Researchers from the Okinawa Institute of Science and Tech Graduate University (OIST) created a rapid, reliable and low-cost COVID-19 antibody test. A robust and widespread antibody test is key to fighting COVID. Current antibody testing is too inaccurate and too expensive to be widely used.

The new device uses a portable lab on a chip technology to accurately measure the concentration of antibodies present in diluted blood plasma. Antibodies are proteins produced by the immune system to neutralize a virus. COVID-19 antibodies are present in the body in later stages of infection and can linger in the blood after an infection has cleared, which allows individuals that had the virus to be identified.

Antibody tests are important to understand the full spread of COVID-19. Many countries have failed to employ large scale antibody testing. Existing antibody tests are accurate and reliable, but expensive and time-consuming. There are other tests that are easy to use, fast and portable, but they are not completely accurate. Accuracy is the most important factor in antibody testing.

The antibody testing platform, developed by researchers from the Micro/Bio/Nanofluidics Unit at OIST. Source: OISTThe antibody testing platform, developed by researchers from the Micro/Bio/Nanofluidics Unit at OIST. Source: OIST

The team created an alternative antibody testing platform that combines light-sensing technology with a microfluidic chip which gathers results in 30 minutes. The chip is can detect the lowest clinically relevant antibody concentration. It is inexpensive to manufacture and doesn't need lab operators. This test can be used for nationwide testing.

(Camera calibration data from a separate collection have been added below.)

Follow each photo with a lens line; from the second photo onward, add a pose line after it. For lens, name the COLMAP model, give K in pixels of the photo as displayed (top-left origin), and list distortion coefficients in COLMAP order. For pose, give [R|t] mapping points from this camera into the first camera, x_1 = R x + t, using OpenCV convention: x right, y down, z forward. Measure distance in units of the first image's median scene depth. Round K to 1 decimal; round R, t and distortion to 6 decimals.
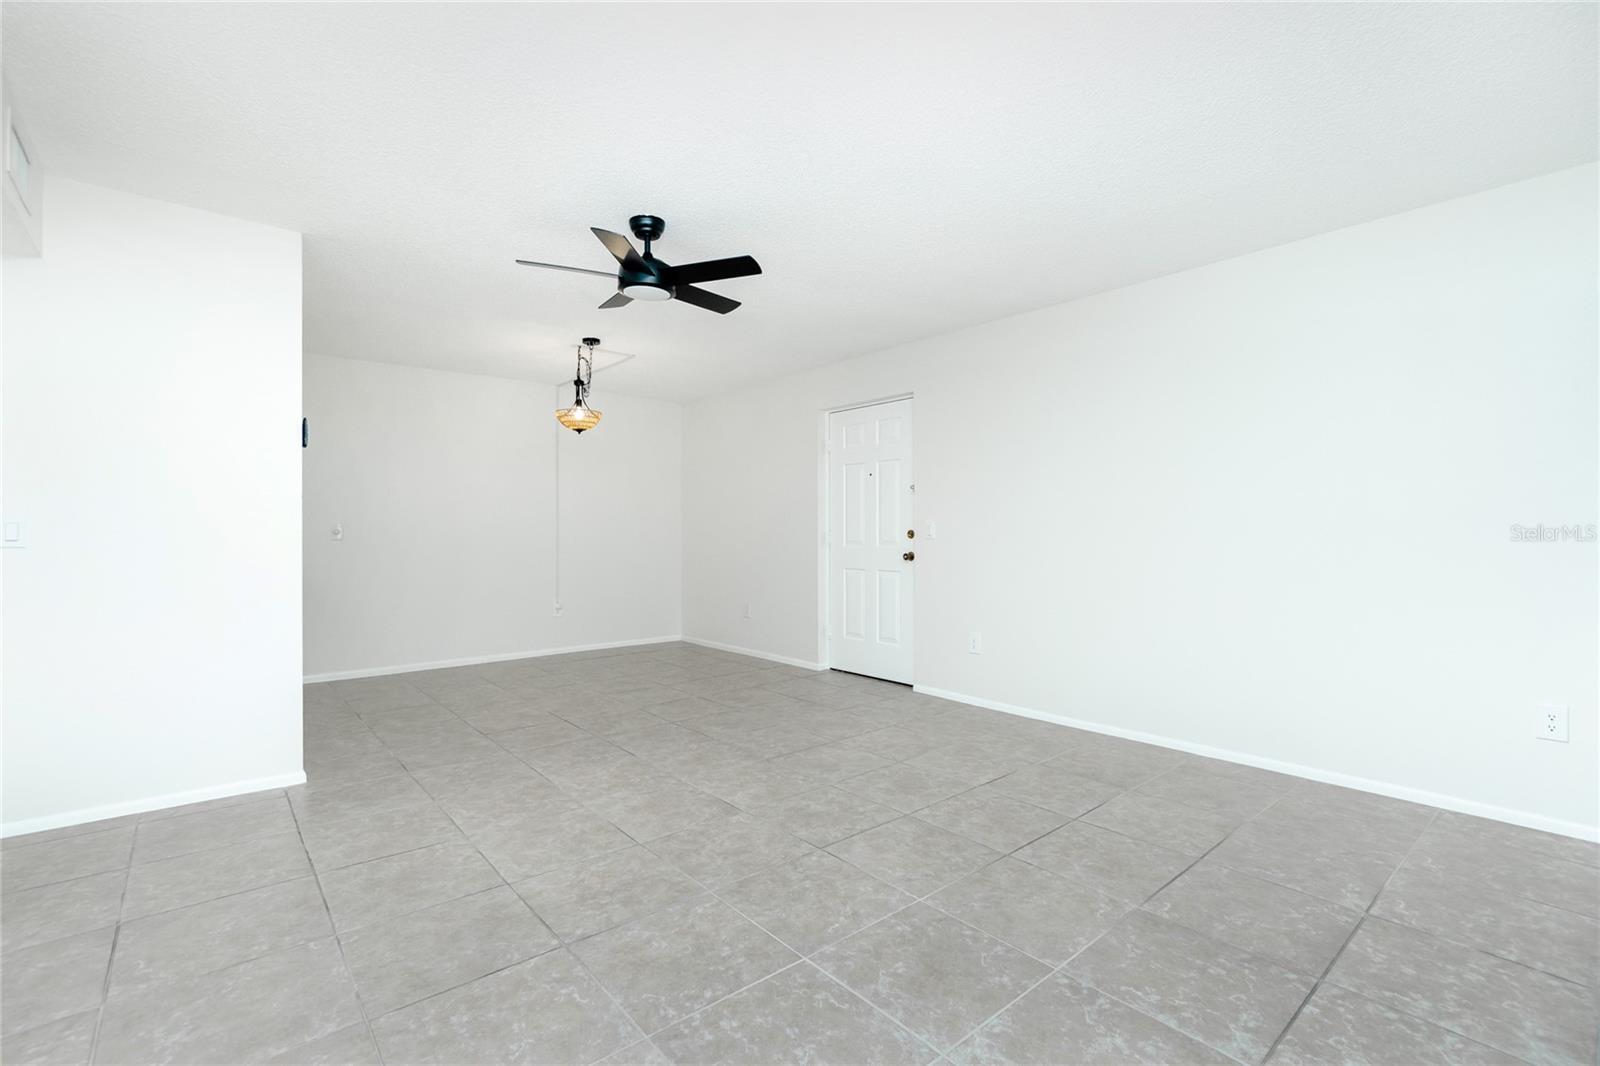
lens RADIAL K [[707.6, 0, 806.2], [0, 707.6, 533.0], [0, 0, 1]] dist [-0.009907, 0.005212]
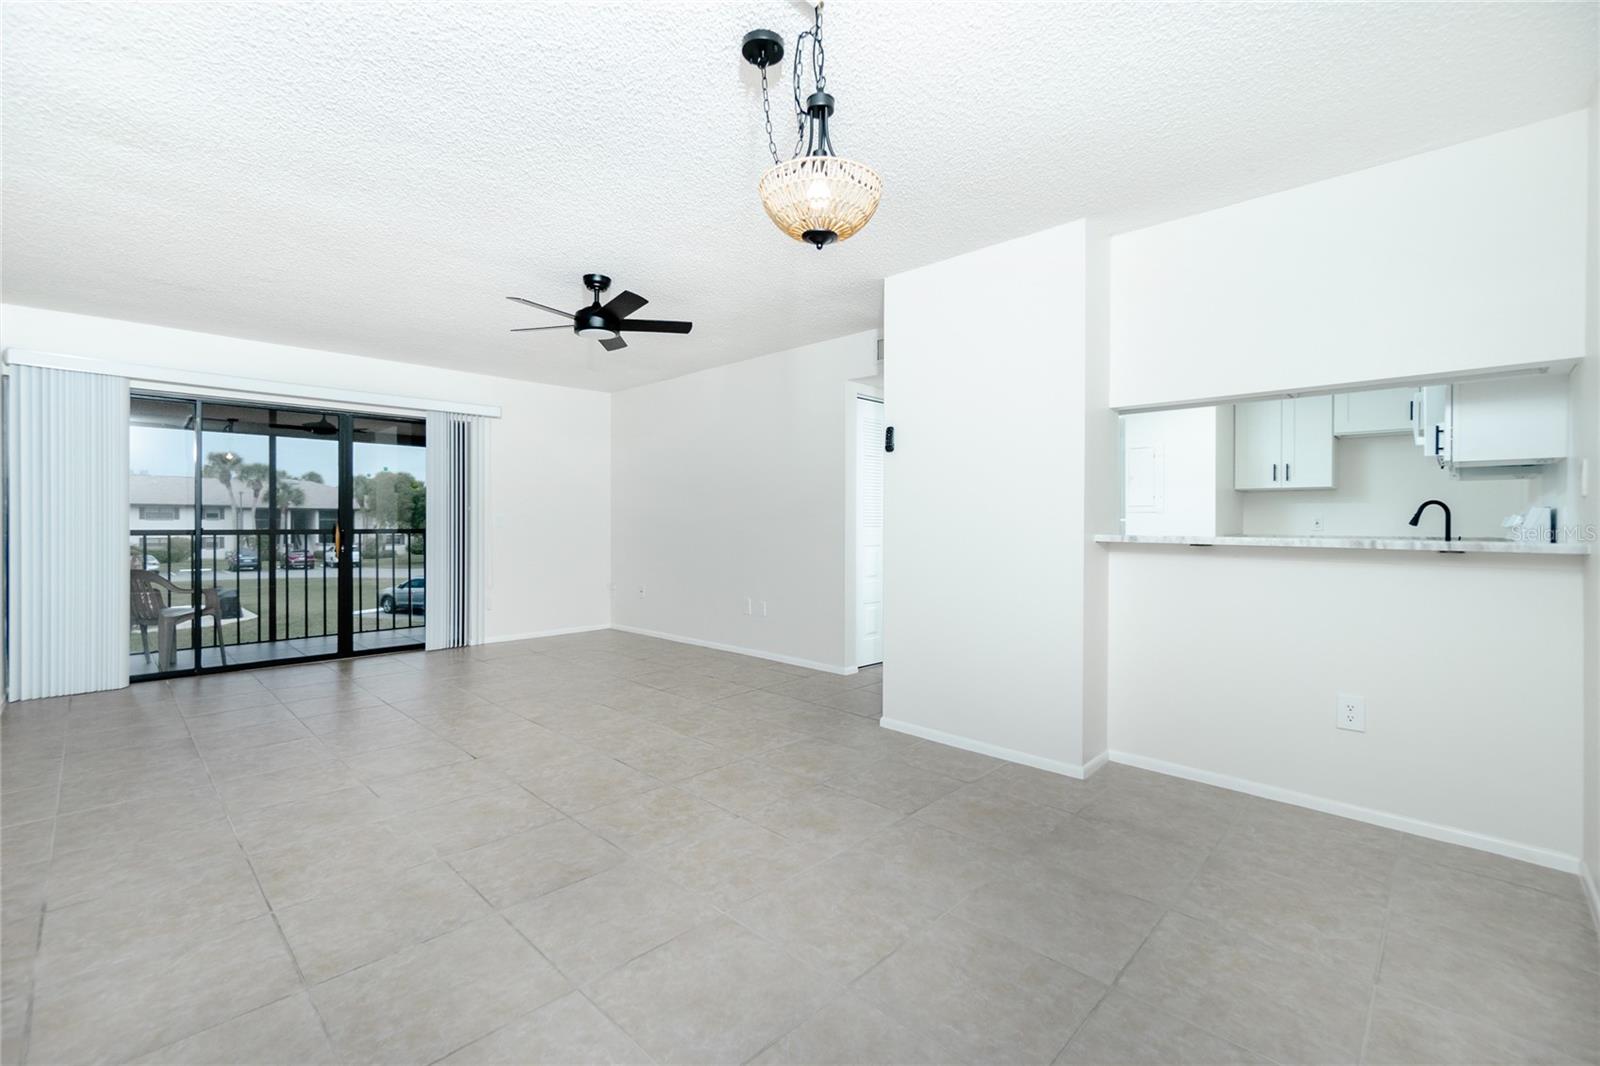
lens RADIAL K [[707.6, 0, 780.9], [0, 707.6, 527.8], [0, 0, 1]] dist [-0.009907, 0.005212]
pose [[-0.998158, -0.001160, -0.060655, -0.462052], [-0.001937, 0.999917, 0.012744, -0.007428], [0.060636, 0.012838, -0.998077, 2.217121]]
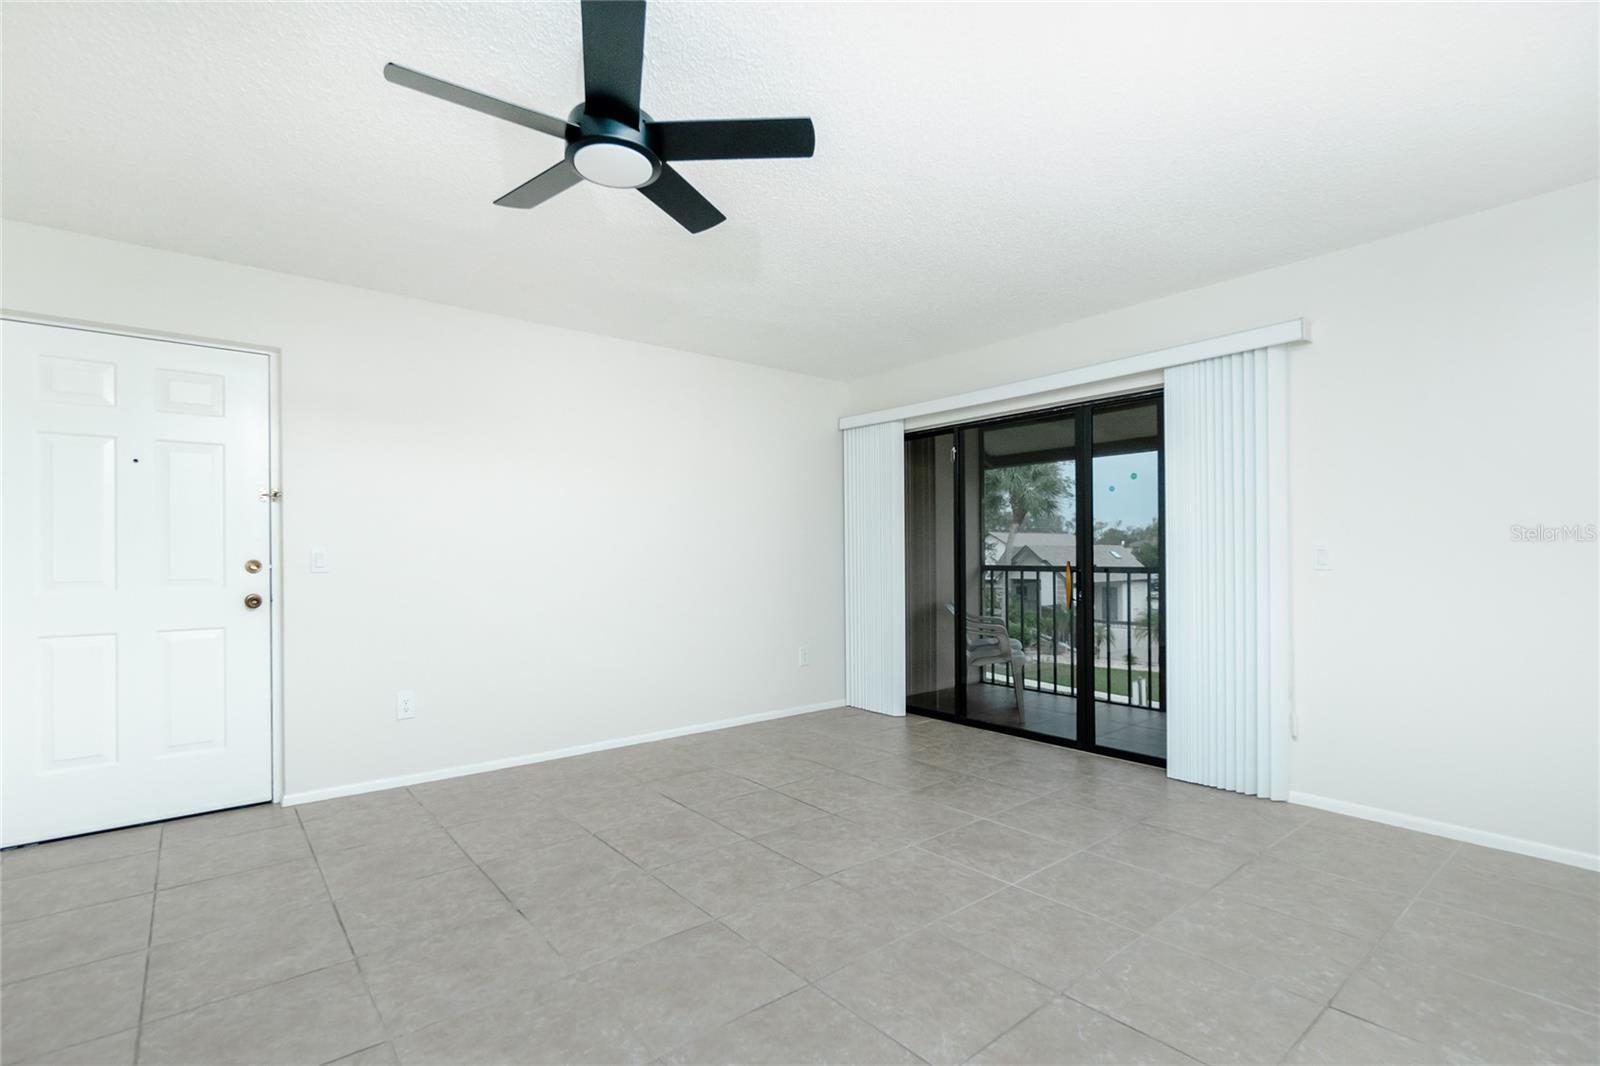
lens RADIAL K [[732.9, 0, 804.4], [0, 732.9, 535.6], [0, 0, 1]] dist [-0.007824, -0.001268]
pose [[0.024464, 0.029893, 0.999254, -0.822419], [0.008865, 0.999507, -0.030117, -0.002972], [-0.999661, 0.009595, 0.024187, 0.799931]]
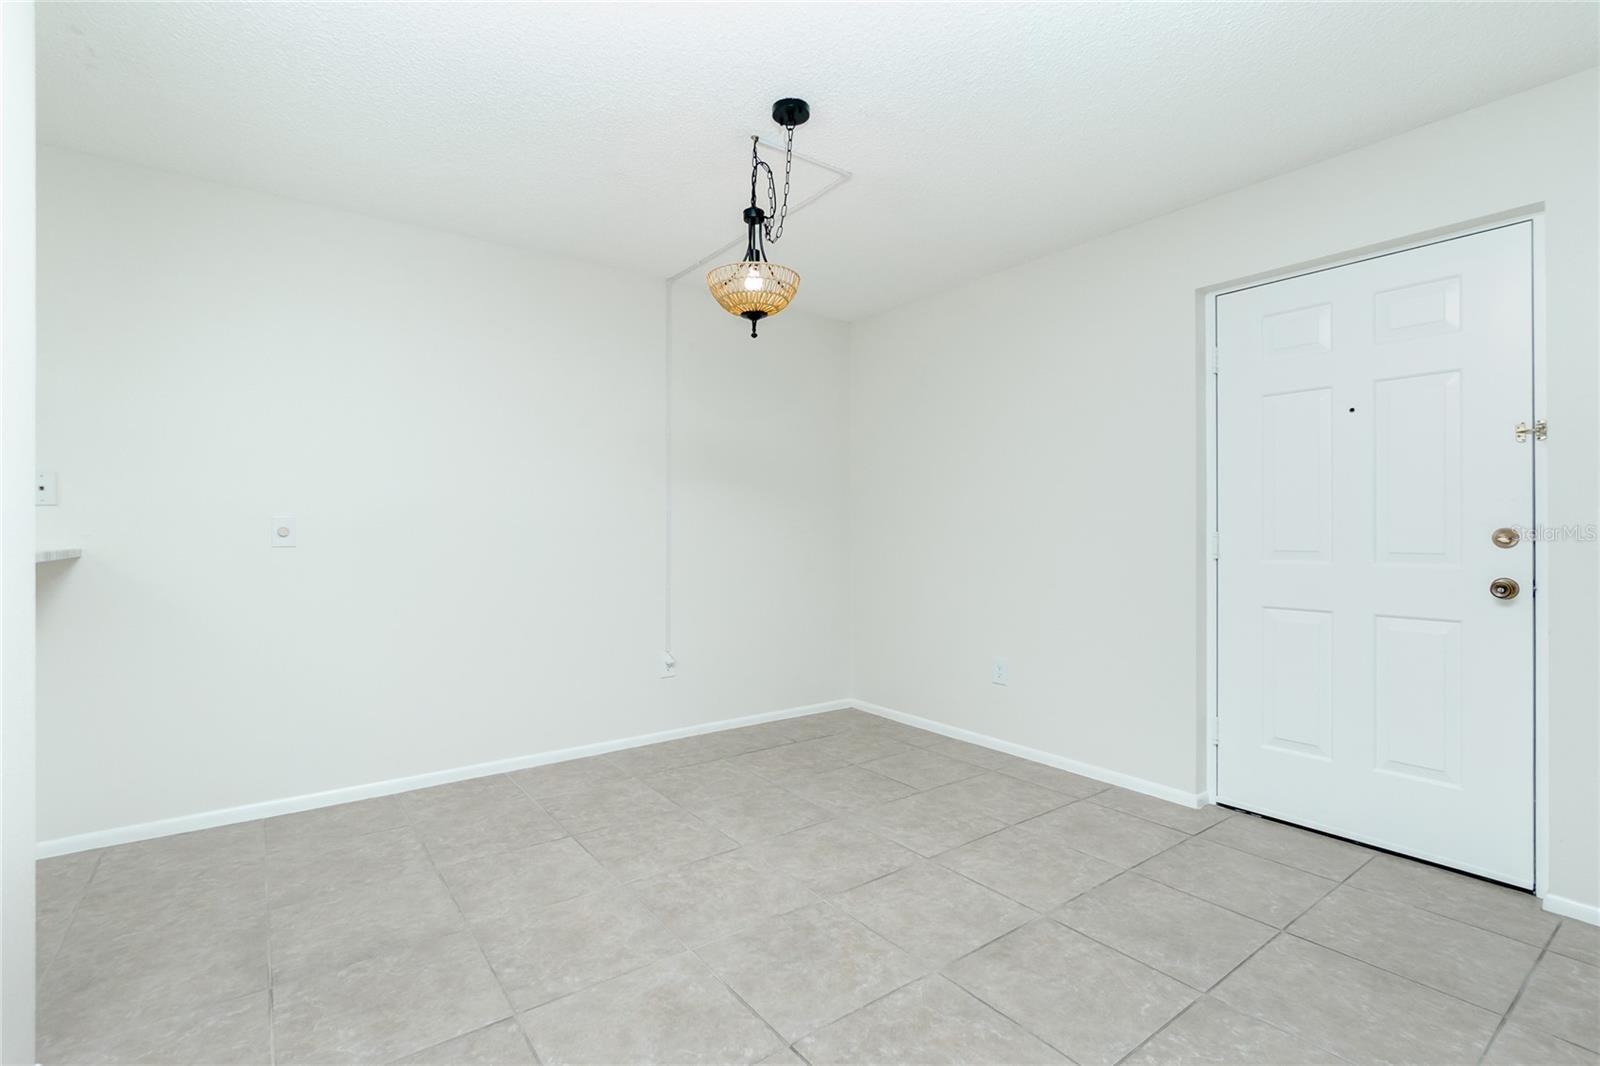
lens RADIAL K [[747.9, 0, 802.7], [0, 747.9, 534.0], [0, 0, 1]] dist [0.005746, 0.002078]
pose [[0.997464, 0.000953, -0.071169, -0.417657], [-0.000583, 0.999986, 0.005219, -0.004808], [0.071173, -0.005164, 0.997451, 0.828797]]
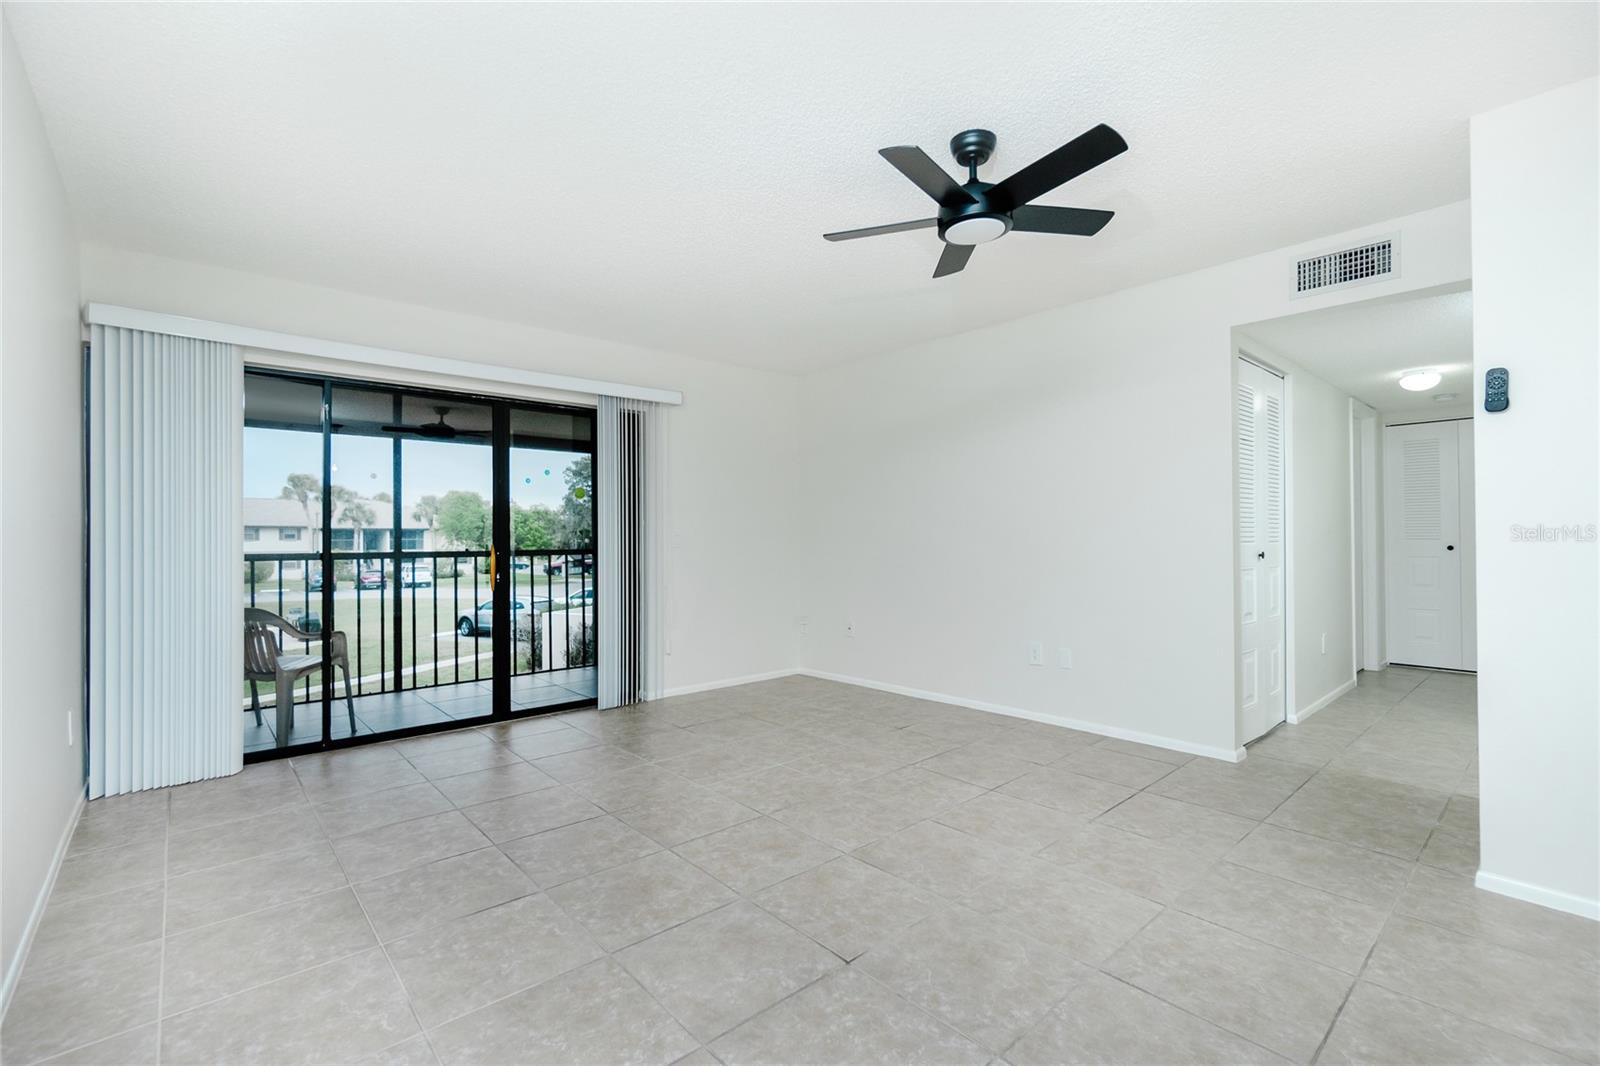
lens RADIAL K [[707.6, 0, 774.0], [0, 707.6, 535.8], [0, 0, 1]] dist [-0.009907, 0.005212]
pose [[-0.999892, 0.007995, 0.012307, -0.009309], [0.008015, 0.999967, 0.001576, -0.009390], [-0.012294, 0.001674, -0.999923, 1.724935]]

The testing platform is made of a microfluidic chip integrated with a fiber-optic light probe. The chip is has a gold-covered glass slide with an embedded microfluidic channel. An electric voltage is used to fabricate tens of thousands of tiny spiky gold structures on a glass slide. The gold spikes are modified by attaching a fragment of COVID-19 spike protein.

The team demonstrated the test using artificial human plasma sample spiked with COVID-19 antibodies. The sample was drawn through the chip with a syringe pump. As plasma flows past the protein-coated nano spikes, antibodies bind to the spike protein fragments. The binding was detected by a fiber-optic light probe.

The detection principle is based on the unique behavior of electrons on the surface of the nano spikes. The nano spikes oscillate together when hit by light. Resonating electronics are highly sensitive to changes, which causes a shift in the wavelength of light absorbed by nanospikes. The more antibodies that bind, the larger the shift in wavelength of absorbed light will be. A fiber-optic probe connected to the light detector measures the shift and determines the concentration of antibodies.

The device is still in the development phase. The team aims to reduce the chip size to cut manufacturing cost and improving overall reliability.

A paper on this technology was published in Biosensors and Bioelectronics.